Some of the most popular music reviewers fail to complete their jobs as critics and work perpetually on strict formulas that continue to improperly examine the art. They leave details out, give irrelevant information, speak in ways too subjective for anyone to understand and often lack a fundamental understanding of what they’re listening to.
The argument against music critics is not a new idea. Popular musicians have often argued that the art form is too subjective to be reviewed. Music is one of the most subjective and hard-to-describe mediums out there, but it can be critiqued. Movies, TV shows, games, paintings, sculptures and all other artistic mediums can be looked at through a subjective lens and they’re some of the most commonly critiqued mediums.
Subjectivity isn’t the problem. Critics can easily touch on subjective aspects of art by examining the features considered culturally and societally to be good. Most people would agree that Pulp Fiction is a good movie or that the statue of David is a good sculpture and those aren’t objectively correct opinions, but there’s strong intelligent arguments made by educated people about why certain art is considered good using objective reasoning.
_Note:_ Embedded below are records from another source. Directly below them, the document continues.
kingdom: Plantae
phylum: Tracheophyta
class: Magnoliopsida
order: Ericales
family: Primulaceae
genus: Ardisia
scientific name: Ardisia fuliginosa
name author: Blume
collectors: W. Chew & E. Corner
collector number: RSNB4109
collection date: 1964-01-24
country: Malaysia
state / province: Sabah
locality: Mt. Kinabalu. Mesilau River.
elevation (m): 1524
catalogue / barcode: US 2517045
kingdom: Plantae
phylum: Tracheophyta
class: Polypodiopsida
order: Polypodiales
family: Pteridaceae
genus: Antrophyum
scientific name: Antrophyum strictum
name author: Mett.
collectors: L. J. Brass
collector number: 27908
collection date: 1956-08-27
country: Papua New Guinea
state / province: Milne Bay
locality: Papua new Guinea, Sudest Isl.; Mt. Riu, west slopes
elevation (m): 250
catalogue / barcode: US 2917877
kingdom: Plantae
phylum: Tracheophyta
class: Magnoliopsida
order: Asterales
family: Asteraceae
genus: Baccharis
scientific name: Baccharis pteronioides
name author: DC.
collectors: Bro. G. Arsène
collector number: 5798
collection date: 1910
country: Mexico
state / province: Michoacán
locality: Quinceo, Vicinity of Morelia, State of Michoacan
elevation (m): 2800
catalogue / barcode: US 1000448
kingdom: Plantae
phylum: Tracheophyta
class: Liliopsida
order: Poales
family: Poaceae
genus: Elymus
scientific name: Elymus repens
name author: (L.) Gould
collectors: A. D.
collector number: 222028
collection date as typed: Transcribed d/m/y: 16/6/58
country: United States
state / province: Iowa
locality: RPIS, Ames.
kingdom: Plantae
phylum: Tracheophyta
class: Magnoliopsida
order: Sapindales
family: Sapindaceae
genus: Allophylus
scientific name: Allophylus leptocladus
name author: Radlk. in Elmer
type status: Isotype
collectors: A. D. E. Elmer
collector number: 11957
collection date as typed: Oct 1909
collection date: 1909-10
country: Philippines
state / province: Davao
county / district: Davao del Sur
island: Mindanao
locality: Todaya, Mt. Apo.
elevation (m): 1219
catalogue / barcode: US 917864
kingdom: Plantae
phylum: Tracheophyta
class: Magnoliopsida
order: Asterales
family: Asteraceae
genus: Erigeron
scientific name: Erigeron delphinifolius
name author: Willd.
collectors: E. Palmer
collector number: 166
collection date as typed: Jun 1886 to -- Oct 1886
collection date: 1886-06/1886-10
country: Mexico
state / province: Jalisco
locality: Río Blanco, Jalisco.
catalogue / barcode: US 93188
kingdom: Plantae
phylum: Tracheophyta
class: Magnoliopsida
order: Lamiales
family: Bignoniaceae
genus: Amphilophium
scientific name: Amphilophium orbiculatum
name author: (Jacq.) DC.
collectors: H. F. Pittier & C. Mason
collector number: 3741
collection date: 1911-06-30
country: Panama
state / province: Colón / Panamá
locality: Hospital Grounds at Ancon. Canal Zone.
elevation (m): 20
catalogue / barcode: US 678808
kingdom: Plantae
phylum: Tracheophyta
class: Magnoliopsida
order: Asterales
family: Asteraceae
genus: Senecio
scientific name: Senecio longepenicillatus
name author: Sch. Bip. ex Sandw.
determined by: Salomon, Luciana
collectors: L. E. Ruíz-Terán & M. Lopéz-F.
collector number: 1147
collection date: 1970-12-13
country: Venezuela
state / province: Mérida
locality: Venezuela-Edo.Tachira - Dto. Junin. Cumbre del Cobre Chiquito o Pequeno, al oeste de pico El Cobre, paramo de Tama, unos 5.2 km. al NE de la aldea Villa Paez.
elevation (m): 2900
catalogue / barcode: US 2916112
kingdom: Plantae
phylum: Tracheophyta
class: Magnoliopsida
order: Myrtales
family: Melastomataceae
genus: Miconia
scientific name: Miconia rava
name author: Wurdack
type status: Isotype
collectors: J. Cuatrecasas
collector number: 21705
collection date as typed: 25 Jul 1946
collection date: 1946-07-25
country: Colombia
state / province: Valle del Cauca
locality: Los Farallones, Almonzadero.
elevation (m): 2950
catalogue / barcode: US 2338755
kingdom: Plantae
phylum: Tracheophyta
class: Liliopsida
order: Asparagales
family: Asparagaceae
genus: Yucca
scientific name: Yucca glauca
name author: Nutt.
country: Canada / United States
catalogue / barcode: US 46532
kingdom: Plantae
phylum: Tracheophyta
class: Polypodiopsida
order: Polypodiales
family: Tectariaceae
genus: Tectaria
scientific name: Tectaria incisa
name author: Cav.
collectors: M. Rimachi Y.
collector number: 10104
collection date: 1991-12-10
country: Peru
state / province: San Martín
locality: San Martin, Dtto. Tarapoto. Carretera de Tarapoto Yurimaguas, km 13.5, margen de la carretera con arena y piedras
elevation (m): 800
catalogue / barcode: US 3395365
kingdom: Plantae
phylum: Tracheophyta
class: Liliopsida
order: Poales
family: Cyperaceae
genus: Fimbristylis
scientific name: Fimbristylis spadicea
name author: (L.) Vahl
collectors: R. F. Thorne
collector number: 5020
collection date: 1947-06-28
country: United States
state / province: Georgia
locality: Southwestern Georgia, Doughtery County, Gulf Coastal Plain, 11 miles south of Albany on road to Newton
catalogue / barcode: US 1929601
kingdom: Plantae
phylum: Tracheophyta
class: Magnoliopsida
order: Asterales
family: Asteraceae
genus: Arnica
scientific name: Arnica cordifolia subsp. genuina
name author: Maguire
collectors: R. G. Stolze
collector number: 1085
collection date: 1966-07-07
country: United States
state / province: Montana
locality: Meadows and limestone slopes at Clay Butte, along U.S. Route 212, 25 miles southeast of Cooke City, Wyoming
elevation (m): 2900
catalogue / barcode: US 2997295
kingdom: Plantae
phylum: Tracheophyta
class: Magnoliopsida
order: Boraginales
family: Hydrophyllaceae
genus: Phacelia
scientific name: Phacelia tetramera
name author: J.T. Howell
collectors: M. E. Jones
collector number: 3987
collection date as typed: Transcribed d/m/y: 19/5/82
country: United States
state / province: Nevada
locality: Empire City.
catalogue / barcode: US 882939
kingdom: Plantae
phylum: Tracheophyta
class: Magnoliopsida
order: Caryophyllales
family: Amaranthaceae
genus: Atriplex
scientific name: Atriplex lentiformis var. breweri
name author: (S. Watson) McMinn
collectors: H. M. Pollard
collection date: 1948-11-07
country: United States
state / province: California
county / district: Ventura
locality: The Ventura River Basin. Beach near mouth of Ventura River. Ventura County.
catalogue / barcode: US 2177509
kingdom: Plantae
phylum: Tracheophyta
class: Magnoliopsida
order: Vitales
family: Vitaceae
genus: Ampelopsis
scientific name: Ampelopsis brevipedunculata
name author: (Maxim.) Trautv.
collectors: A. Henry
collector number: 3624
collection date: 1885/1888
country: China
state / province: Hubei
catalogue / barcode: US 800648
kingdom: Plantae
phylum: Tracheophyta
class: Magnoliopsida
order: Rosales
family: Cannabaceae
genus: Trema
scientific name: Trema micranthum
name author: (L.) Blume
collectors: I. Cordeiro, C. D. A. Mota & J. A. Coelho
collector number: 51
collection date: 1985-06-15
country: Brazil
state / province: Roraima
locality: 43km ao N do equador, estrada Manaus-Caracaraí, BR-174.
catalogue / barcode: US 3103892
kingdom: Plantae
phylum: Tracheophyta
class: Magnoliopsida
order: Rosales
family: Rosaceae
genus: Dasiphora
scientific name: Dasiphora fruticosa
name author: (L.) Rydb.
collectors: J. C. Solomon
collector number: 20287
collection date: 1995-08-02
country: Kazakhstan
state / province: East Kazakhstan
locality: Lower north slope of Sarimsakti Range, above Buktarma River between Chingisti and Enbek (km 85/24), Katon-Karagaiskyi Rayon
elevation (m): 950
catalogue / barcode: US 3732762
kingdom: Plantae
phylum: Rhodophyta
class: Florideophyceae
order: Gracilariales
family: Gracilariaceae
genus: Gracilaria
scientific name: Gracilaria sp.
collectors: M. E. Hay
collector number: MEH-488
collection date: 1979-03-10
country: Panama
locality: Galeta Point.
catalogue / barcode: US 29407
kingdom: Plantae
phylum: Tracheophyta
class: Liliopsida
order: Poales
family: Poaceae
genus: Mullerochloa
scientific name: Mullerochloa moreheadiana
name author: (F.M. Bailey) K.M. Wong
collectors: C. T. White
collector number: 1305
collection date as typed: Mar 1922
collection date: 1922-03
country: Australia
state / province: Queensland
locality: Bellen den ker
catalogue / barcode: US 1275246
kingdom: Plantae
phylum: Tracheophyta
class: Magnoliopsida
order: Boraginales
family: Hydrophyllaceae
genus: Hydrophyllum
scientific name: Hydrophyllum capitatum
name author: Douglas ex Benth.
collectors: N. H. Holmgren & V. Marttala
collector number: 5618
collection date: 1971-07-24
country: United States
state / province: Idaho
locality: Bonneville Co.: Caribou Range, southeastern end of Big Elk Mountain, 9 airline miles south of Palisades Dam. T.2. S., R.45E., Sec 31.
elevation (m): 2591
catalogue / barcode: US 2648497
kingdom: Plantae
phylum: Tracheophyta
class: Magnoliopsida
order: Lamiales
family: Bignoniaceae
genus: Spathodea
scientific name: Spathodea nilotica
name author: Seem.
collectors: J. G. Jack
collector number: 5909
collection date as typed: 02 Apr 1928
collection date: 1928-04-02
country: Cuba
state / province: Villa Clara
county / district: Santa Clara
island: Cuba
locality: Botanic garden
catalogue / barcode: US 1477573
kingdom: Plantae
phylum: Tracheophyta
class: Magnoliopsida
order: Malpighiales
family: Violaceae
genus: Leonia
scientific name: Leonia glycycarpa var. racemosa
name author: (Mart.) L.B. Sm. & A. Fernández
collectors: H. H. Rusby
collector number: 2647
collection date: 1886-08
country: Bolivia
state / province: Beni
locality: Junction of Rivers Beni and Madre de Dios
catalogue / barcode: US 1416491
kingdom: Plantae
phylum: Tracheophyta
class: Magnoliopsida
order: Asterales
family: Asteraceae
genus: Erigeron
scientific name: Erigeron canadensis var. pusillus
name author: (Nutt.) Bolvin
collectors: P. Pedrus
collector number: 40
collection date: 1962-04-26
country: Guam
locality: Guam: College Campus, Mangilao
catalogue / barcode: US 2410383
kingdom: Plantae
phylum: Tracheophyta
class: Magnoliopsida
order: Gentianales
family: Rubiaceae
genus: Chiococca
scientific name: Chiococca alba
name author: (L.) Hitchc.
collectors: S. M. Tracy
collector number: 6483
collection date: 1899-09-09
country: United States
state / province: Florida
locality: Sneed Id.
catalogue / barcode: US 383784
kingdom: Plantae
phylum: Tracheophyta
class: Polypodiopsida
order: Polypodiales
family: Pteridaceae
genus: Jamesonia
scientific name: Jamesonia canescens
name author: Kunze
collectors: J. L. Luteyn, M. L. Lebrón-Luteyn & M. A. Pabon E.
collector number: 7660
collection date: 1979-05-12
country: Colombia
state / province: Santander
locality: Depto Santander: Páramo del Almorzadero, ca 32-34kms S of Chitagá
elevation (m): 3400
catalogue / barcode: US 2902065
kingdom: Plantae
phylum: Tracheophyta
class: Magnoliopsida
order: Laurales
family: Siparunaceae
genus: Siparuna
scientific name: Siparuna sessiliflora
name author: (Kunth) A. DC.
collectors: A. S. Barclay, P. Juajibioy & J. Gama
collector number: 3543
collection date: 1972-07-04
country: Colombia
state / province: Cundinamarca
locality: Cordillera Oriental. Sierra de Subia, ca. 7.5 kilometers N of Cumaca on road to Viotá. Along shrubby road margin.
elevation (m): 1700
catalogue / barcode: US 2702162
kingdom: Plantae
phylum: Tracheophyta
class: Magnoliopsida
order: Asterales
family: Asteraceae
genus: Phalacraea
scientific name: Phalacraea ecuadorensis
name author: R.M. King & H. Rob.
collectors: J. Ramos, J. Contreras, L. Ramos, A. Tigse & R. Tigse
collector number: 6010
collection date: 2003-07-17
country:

In every medium, there are objective aspects society collectively values and those aspects should be known, understood, pointed out and examined by the critic.
Music can be effectively critiqued and it absolutely should be. The problem is that most of the popular critics in the industry are already years into making the exact same kind of incorrect critiques and won’t stop anytime soon. Some are moving in the right direction, but most are far off the mark.
The most popular music critic in the world right now is Anthony Fantano, also known by the name of his YouTube channel, Theneedledrop. Despite being the most prominent critic in the industry, Fantano embodies almost everything wrong with most current music reviewers.
In a 10-20 minute video, Fantano will not once mention any kind of music theory, how the music was made, why decisions in creating the music were made over others, how kinds of production would sound over others, how different decisions in music production would make the listener feel or anything like these topics.
Instead, he’ll often give a biography of the artist, use vague subjective adjectives to describe the music and interpret what the artist wanted to say with their music. This formula is so terrible because it gives the reader almost no relevant information about the music. Sure, hearing the meaning of the song or album is important to the artistic message, but it’s almost nothing when considering what the actual experience of listening to music is like.
Fantano fans might say that he does talk about how the music sounds, and he does, but as mentioned earlier, he only does this in a completely useless way. It might sound like nitpicking, but Fantano’s use of vague, subjective buzzwords is abysmal. Entire pages could be filled with the multitude of meaningless words Fantano uses to describe the music he’s reviewing. He’ll say things like the music has personality, flow, a lot to say, is trendy, is bland, is bold, is dreamy, is mystical, is fun and the list could keep going on forever.
The worst part is that Fanano never plays clips of the music he’s reviewing or gives any kind of reference to what part of the music he’s talking about when he uses words like these. So he could be talking about an entire album and say something like it has a “trap-influenced” sound to it. In what songs? In what parts of those songs? How would you even define that term and how would you differentiate it from another sound? Fantano gives the viewer nothing to work with and after watching one of his reviews, they would have absolutely no idea what the music sounded like and how it compared to other music.
Fantano and critics like him will tell you a little bit about the artist, what the music they’re reviewing means and that’s about it. The popular music-reviewing website Pitchfork does almost the exact same thing. This isn’t to say that these reviewers have no value, they just aren’t doing the job of a critic and shouldn’t call themselves that. They perform duties similar to that of Genius, a site that explains the meaning and context of musicians’ lyrics. They’re something closer to music historians than music reviewers.
One of the best music critics on the internet right now doesn’t even call himself that. Charles Cornell, a musician on Youtube who sometimes reviews popular music, does everything a music critic should. He’ll explain chord progressions, how production was done, how the instruments work and if they’re being used in a skillful way, how the music interacts with our emotions and so much more. He’ll even pick certain parts out of a song and play them on his own instruments so the viewer can hear them individually.
The reason Cornell does this and so many others don’t is because they can’t. Music is far more complex than many people realize and understanding how it’s made on this level is incredibly difficult and might even require formal education at a university to begin making informed reviews.
Music reviews by Fantano and those similar to him is like a political science student giving a review on how an engineer builds a space station; they just don’t know what they’re talking about and can’t give any valuable critiques.